ASSIGNMENT - What this exercise requires is a verbatim reproduction of the data below.

AVAILABLE DATA -
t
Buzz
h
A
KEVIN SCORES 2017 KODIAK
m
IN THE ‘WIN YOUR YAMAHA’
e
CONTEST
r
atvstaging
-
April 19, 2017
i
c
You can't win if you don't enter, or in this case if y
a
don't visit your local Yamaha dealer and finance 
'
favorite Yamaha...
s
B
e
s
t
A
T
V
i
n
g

ANSWER SECTION -
t
Buzz
h
A
KEVIN SCORES 2017 KODIAK
m
IN THE ‘WIN YOUR YAMAHA’
e
CONTEST
r
atvstaging
-
April 19, 2017
i
c
You can't win if you don't enter, or in this case if y
a
don't visit your local Yamaha dealer and finance 
'
favorite Yamaha...
s
B
e
s
t
A
T
V
i
n
g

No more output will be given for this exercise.